Job:
Your output should be the lines from the start of the data through the line containing "planning. We know that with the Trump Tax", exactly and nothing more.

[Extracted entries]

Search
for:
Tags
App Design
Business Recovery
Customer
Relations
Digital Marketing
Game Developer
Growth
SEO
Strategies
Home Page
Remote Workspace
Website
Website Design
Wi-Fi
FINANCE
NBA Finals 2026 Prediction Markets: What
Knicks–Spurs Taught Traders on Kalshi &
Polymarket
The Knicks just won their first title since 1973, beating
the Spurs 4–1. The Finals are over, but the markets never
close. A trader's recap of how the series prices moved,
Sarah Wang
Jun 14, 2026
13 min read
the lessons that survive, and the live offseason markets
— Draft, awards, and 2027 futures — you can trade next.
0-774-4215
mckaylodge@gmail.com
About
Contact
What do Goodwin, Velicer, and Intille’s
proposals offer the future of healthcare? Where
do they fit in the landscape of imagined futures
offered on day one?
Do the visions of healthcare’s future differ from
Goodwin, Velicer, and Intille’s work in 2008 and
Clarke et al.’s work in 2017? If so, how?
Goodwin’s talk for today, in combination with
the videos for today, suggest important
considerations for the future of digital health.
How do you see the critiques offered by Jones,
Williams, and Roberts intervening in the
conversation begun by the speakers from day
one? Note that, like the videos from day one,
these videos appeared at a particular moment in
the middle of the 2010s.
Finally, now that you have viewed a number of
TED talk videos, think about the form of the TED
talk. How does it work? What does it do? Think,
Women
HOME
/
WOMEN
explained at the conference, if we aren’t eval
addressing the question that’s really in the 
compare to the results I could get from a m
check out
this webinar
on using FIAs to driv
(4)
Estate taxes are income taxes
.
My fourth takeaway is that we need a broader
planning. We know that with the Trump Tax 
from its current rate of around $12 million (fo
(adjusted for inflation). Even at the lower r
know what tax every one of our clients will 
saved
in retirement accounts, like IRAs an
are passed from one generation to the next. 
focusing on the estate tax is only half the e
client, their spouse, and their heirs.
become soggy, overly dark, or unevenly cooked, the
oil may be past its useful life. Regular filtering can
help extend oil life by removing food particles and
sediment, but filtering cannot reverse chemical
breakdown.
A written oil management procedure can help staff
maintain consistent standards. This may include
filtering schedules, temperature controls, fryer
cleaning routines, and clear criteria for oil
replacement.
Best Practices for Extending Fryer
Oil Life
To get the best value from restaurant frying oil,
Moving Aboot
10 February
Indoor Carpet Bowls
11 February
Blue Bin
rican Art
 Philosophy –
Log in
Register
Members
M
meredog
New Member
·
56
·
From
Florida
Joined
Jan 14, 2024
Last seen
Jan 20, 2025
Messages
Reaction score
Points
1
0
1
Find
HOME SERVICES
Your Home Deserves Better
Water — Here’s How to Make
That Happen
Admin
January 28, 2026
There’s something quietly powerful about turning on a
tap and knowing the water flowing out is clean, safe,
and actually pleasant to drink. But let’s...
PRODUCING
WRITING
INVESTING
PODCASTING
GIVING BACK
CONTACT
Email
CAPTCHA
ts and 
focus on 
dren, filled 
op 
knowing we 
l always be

[/Extracted entries]

Solution:
Search
for:
Tags
App Design
Business Recovery
Customer
Relations
Digital Marketing
Game Developer
Growth
SEO
Strategies
Home Page
Remote Workspace
Website
Website Design
Wi-Fi
FINANCE
NBA Finals 2026 Prediction Markets: What
Knicks–Spurs Taught Traders on Kalshi &
Polymarket
The Knicks just won their first title since 1973, beating
the Spurs 4–1. The Finals are over, but the markets never
close. A trader's recap of how the series prices moved,
Sarah Wang
Jun 14, 2026
13 min read
the lessons that survive, and the live offseason markets
— Draft, awards, and 2027 futures — you can trade next.
0-774-4215
mckaylodge@gmail.com
About
Contact
What do Goodwin, Velicer, and Intille’s
proposals offer the future of healthcare? Where
do they fit in the landscape of imagined futures
offered on day one?
Do the visions of healthcare’s future differ from
Goodwin, Velicer, and Intille’s work in 2008 and
Clarke et al.’s work in 2017? If so, how?
Goodwin’s talk for today, in combination with
the videos for today, suggest important
considerations for the future of digital health.
How do you see the critiques offered by Jones,
Williams, and Roberts intervening in the
conversation begun by the speakers from day
one? Note that, like the videos from day one,
these videos appeared at a particular moment in
the middle of the 2010s.
Finally, now that you have viewed a number of
TED talk videos, think about the form of the TED
talk. How does it work? What does it do? Think,
Women
HOME
/
WOMEN
explained at the conference, if we aren’t eval
addressing the question that’s really in the 
compare to the results I could get from a m
check out
this webinar
on using FIAs to driv
(4)
Estate taxes are income taxes
.
My fourth takeaway is that we need a broader
planning. We know that with the Trump Tax 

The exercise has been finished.